(Excerpt to read begins)

= Nosratollah Noohian =

Iranian journalist and poet (1931–2020)

Nosratollah Noohian (pen name Nooh, نصرت الله نوح; 1931– 10 August 2020) was an Iranian poet, journalist, lecturer and left-leaning political activist.

== Life ==
Nosratollah Noohian was born in 1931 in Semnan province in Iran and moved to Tehran in 1950, where his literary and political career began.

With increasing political unrest following the 1953 Iranian coup d'état, he was briefly arrested and, after gaining his freedom, continued to publish under the pseudonyms "Sepand" and "Mikh".

From 1960 he worked as a reporter for Kayhan newspaper (until 1979) and collaborated with many other Tehran publications.

Noohian emigrated to the United States in 1987 and continued his literary work.

Noohian died from kidney failure in California, on 10 August 2020, at the age of 89.

==Poetry==
His first published poem was in 1951 for the satirical paper Chalangar (under the editorship of Mohammad Ali Afrashte. Thereafter his poems were published under the pen name Nooh.

Soon after publishing his first book of poetry, The Wounded Wolf, in 1954, he was arrested, and the book was banned.

The poetry collection "Wilted Flowers" was published in 1957, followed by "World of Colors" in 1963. Following the 1979 Iranian Revolution his political poetry was published in the book "Child of Suffering". In the US his book of poetry "Extinguished Fire Temple" was published in 1998, followed by "Naneh's Sayings - Poems in Semnani Dialect" in 2001.

==Literary work==
His literary compilations include Biographies of Poets of Semnan (1958), which was republished in the US in 2001, "Shining Stars" (1959), a collection of published articles relating to Persian poetry, and "Works of Raf'at Semnani" (1960) (رفعت سمنانی) with an introduction by Zabihollah Safa.

(Excerpt to read ends)

Task set >>
(1) In the article on Nosratollah Noohian, turn the paragraph beginning "The poetry collection" into a short list that keeps its titles and dates.
(2) Answer from the article on Nosratollah Noohian:
(a) In what year did Noohian move to Tehran?
(b) For which newspaper did he work as a reporter starting in 1960?
(c) Who wrote the introduction to "Works of Raf'at Semnani"?
(3) From the article on Nosratollah Noohian, quote the passage starting with "Iranian journalist and" and going on through "other Tehran publications.".
The records that come next have no connection to the article on Nosratollah Noohian.

(Source material begins)

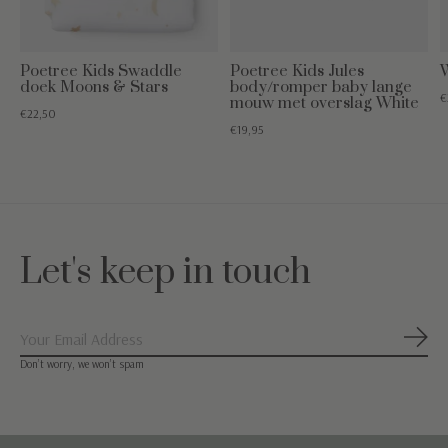
Poetree Kids Swaddle
Poetree Kids Jules
W
doek Moons & Stars
body/romper baby lange
€
mouw met overslag White
€22,50
€19,95
Let's keep in touch
Abon
Don’t worry, we won’t spam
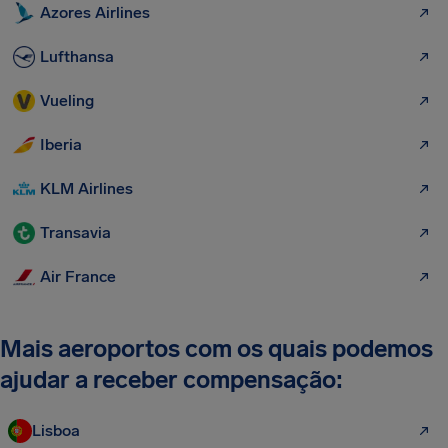
Azores Airlines
Lufthansa
Vueling
Iberia
KLM Airlines
Transavia
Air France
Mais aeroportos com os quais podemos
ajudar a receber compensação:
Lisboa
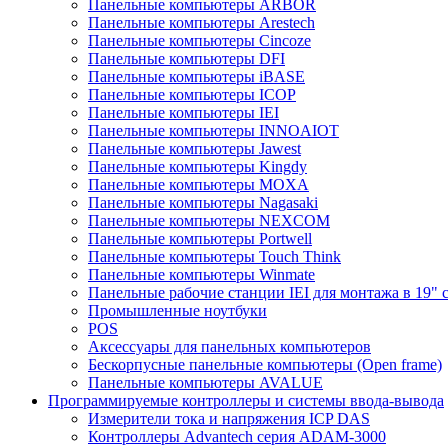
Панельные компьютеры ARBOR
Панельные компьютеры Arestech
Панельные компьютеры Cincoze
Панельные компьютеры DFI
Панельные компьютеры iBASE
Панельные компьютеры ICOP
Панельные компьютеры IEI
Панельные компьютеры INNOAIOT
Панельные компьютеры Jawest
Панельные компьютеры Kingdy
Панельные компьютеры MOXA
Панельные компьютеры Nagasaki
Панельные компьютеры NEXCOM
Панельные компьютеры Portwell
Панельные компьютеры Touch Think
Панельные компьютеры Winmate
Панельные рабочие станции IEI для монтажа в 19" 
Промышленные ноутбуки
POS
Аксессуары для панельных компьютеров
Бескорпусные панельные компьютеры (Open frame)
Панельные компьютеры AVALUE
Программируемые контроллеры и системы ввода-вывода
Измерители тока и напряжения ICP DAS
Контроллеры Advantech серия ADAM-3000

(Source material ends)

Solved tasks >>
(1)
- "Wilted Flowers": 1957
- "World of Colors": 1963
- "Child of Suffering": his political poetry, published after the 1979 Iranian Revolution
- "Extinguished Fire Temple": 1998, in the US
- "Naneh's Sayings - Poems in Semnani Dialect": 2001

(2)
(a) 1950
(b) Kayhan
(c) Zabihollah Safa

(3)
Iranian journalist and poet (1931–2020)

Nosratollah Noohian (pen name Nooh, نصرت الله نوح; 1931– 10 August 2020) was an Iranian poet, journalist, lecturer and left-leaning political activist.

== Life ==
Nosratollah Noohian was born in 1931 in Semnan province in Iran and moved to Tehran in 1950, where his literary and political career began.

With increasing political unrest following the 1953 Iranian coup d'état, he was briefly arrested and, after gaining his freedom, continued to publish under the pseudonyms "Sepand" and "Mikh".

From 1960 he worked as a reporter for Kayhan newspaper (until 1979) and collaborated with many other Tehran publications.